Strong words, but the reality, of course, is a little more prosaic. Apart from delivering supplies to the International Space Station, Discovery 's principal activities were to carry out three space walks. One of these was to fix a new platform into its position on the space station, and the other two involved sending astronauts out to check and mend the shuttle itself as a result of its being hit by flying debris from its fuel tank on launch.

Indeed, one of the most abiding memories of the mission was the rather ludicrous image of an astronaut removing a sliver of grouting from between the tiles on the underside of the shuttle's heat shield. It was enough to draw the sympathies of any DIY decorator tackling a leaky old shower.

Nevertheless, the sight of the shuttle coming into land in complete darkness yesterday morning at the Edwards air force base in California was indeed a spectacular display of technological prowess. It took less than 10 minutes to cover 80 miles of its descent, landing perfectly on the runway without hitch.

There is no doubt that the shuttle - the first and so far the only reuseable manned spacecraft - was an amazing technological leap in space exploration, but one that has now past its best. It is also incredibly expensive, mainly because of the multiple fail-safe systems that have to be built in to its design to minimise the inevitable risks to the seven lives on board.
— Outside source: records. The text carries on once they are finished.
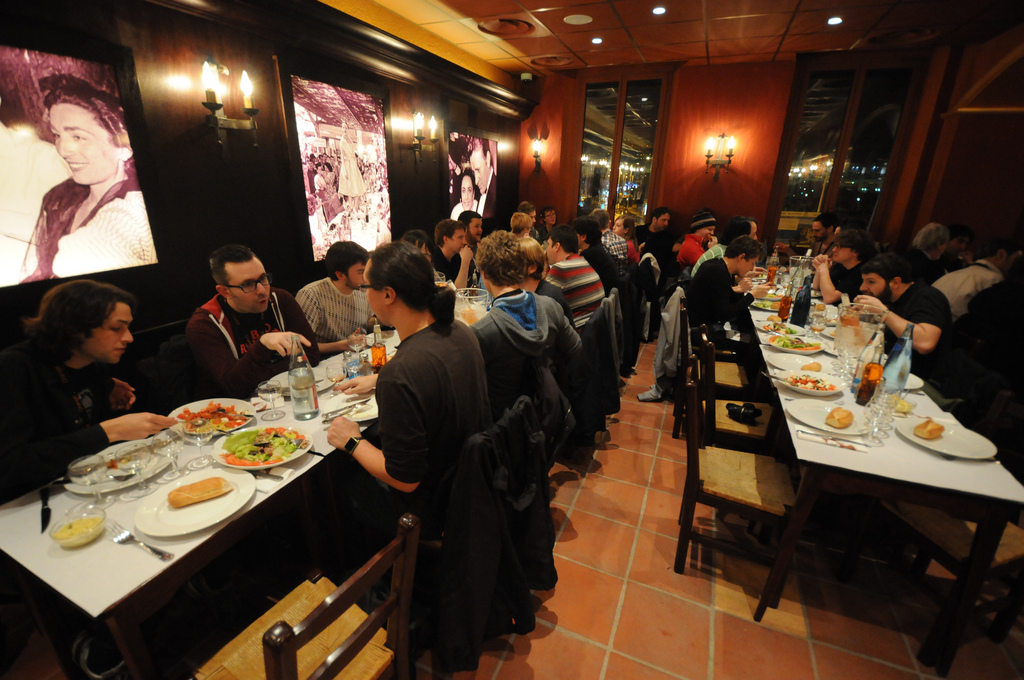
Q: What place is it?
A: It is a restaurant.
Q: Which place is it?
A: It is a restaurant.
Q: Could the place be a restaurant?
A: Yes, it is a restaurant.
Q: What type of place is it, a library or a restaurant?
A: It is a restaurant.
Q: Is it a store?
A: No, it is a restaurant.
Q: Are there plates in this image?
A: Yes, there is a plate.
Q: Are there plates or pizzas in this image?
A: Yes, there is a plate.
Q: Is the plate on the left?
A: Yes, the plate is on the left of the image.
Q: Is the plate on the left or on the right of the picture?
A: The plate is on the left of the image.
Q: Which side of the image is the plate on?
A: The plate is on the left of the image.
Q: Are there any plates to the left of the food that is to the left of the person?
A: Yes, there is a plate to the left of the food.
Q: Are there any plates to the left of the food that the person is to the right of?
A: Yes, there is a plate to the left of the food.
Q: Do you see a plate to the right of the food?
A: No, the plate is to the left of the food.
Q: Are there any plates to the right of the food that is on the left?
A: No, the plate is to the left of the food.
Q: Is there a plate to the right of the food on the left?
A: No, the plate is to the left of the food.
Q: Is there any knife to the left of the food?
A: No, there is a plate to the left of the food.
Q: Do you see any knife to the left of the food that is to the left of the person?
A: No, there is a plate to the left of the food.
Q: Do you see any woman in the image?
A: Yes, there is a woman.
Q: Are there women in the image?
A: Yes, there is a woman.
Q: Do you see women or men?
A: Yes, there is a woman.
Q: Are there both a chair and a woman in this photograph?
A: Yes, there are both a woman and a chair.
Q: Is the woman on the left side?
A: Yes, the woman is on the left of the image.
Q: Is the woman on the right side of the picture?
A: No, the woman is on the left of the image.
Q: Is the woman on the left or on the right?
A: The woman is on the left of the image.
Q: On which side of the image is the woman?
A: The woman is on the left of the image.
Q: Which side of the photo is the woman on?
A: The woman is on the left of the image.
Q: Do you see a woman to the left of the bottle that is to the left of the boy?
A: Yes, there is a woman to the left of the bottle.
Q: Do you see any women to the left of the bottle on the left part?
A: Yes, there is a woman to the left of the bottle.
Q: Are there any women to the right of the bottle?
A: No, the woman is to the left of the bottle.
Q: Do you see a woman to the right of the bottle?
A: No, the woman is to the left of the bottle.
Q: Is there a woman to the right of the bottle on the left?
A: No, the woman is to the left of the bottle.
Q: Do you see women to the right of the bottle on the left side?
A: No, the woman is to the left of the bottle.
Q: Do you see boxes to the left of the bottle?
A: No, there is a woman to the left of the bottle.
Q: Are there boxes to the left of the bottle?
A: No, there is a woman to the left of the bottle.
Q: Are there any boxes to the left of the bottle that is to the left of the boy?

Yet further shuttle missions have been mothballed until the recurring problem with floating debris from the fuel tank has been resolved. So now that Nasa has shown that it can return to manned space missions, albeit in a truncated way, it is perhaps advisable to reconsider why we are sending people there in the first place.

As this newspaper has argued before, robotic technology can do most if not all of the things that humans can do in space. And whatever it is they are still incapable of doing could be done if the appropriate research was carried out to build even better robots.

It is not longer justifiable to send humans into space because they make good television pictures. There needs to be real benefits, and it is no longer evident that these benefits are worth the money - and the risk.